Recommended reading: Rialland (2005) Phonological and phonetic aspects of whistled languages

Ling-lunch 10/1: Ivy Sichel

Join us for this week’s Ling-lunch talk:

Speaker: Ivy Sichel
Time: Thurs 10/1, 12:30-1:45
Place: 32-D461

Title: Economy and the Interpretation of Pronominals

Natural languages use pronominal material for a variety of purposes which extend beyond the ordinary use of pronouns to denote independent theta-roles. In some of these other uses, pronominal material appears to double another DP, including, for example, resumptive pronouns and agreement. The talk addresses how these forms are interpreted, and in particular whether the pronominal form allows reconstruction of its associated DP. The central claim is that form alone does not determine interpretation, and that the existence of alternatives does to a significant extent. The first part of the talk demonstrates this for resumptive pronouns and focuses on a correlation between interpretation and extraction. In non-island contexts, Hebrew has optional and obligatory resumptive pronouns. Optional resumptives block reconstruction of the RC head and also block extraction from the RC; obligatory resumptives allow reconstruction and also allow extraction, exactly like traces. I argue that (1) The possibility for reconstruction depends on the structure of the RC, and in particular the division into Matching and Raising RCs (Bhatt 2002; Sauerland 2004; Hulsey & Sauerland 2006), and (2) that the structure associated with reconstruction is best realized with a trace and is realized with a pronoun only if no trace alternative is available. The second part of the talk extends the alternatives-based analysis to agreement in Palestinian Arabic (PA). PA exhibits an alternation between full-Agr and no-Agr, and clauses with full-Agr lack inverse scope readings, analyzed as absence of reconstruction. This is related to the availability of an alternative structure in which agreement is absent, the surface position of the subject is low and its scope is fixed at that position.

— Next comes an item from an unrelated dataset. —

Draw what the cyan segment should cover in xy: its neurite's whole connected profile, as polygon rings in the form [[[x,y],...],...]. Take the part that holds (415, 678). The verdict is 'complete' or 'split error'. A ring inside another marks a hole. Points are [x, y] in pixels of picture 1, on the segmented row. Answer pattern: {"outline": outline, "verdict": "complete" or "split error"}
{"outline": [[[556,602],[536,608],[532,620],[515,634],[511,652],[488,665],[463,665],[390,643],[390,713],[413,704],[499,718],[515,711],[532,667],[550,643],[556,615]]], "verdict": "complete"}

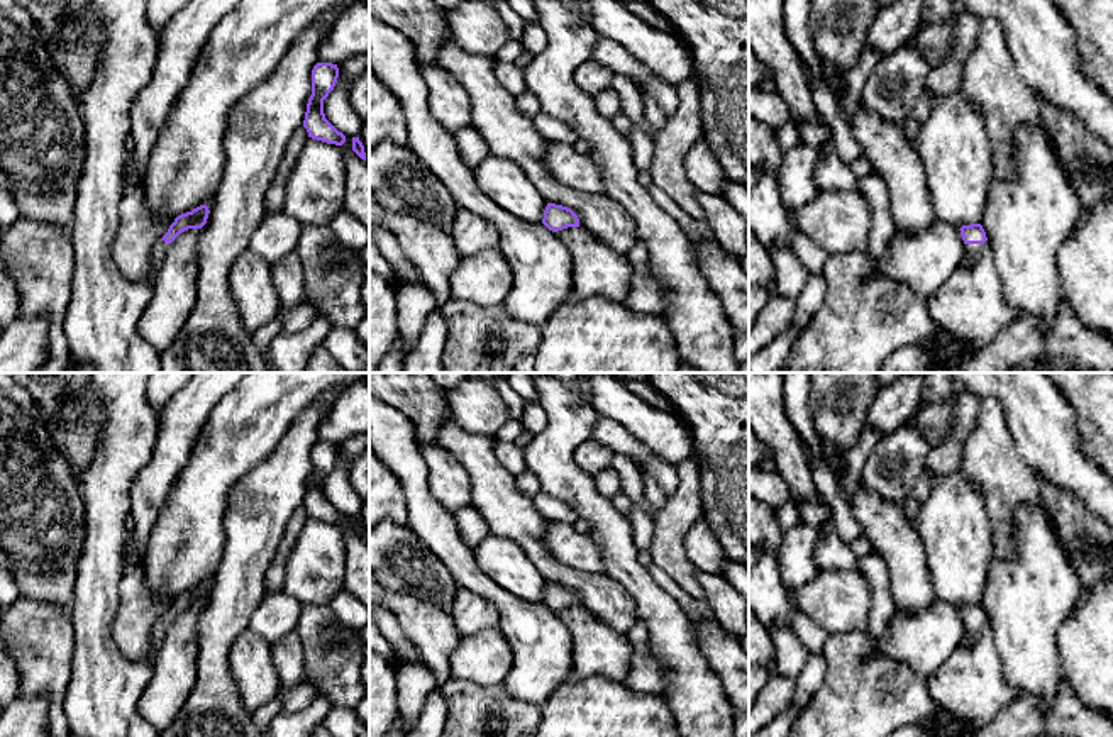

Jay Keyser: Aardvark performs this Wednesday at Scullers Jazz Club

Aardvark Jazz Orchestra: All Blues
With vocalists Jerry Edwards and Grace Hughes
Wednesday, September 30, 2009 at 8:00 pm, one show only
Scullers Jazz Club
Doubletree Guest Suites, 400 Soldiers Field Road, Boston, MA
Admission: $18 Reservations and information: 617-562-4111 or

The celebrated Aardvark Jazz Orchestra will open its 37th season at Scullers with a show of All Blues, from Miles and Duke to Mingus and Basie to boogie and funk originals by Aardvark founder/music director Mark Harvey. The band will salute the 50th anniversaries of two seminal albums: Kind of Blue (playing a new arrangement of the iconic Miles Davis piece All Blues) and Mingus Ah Um(performing Pork Pie Hat, the Mingus tribute to Lester Young), with other tunes including Ellington’s Tell Me It’s the Truth, the Count Basie classic Everyday I Have the Blues, and originals by Mark Harvey (Flat Earth Boogie, Blues for D.C., Scamology, and 110 Blues — celebrating Ellington’s 110th birthday).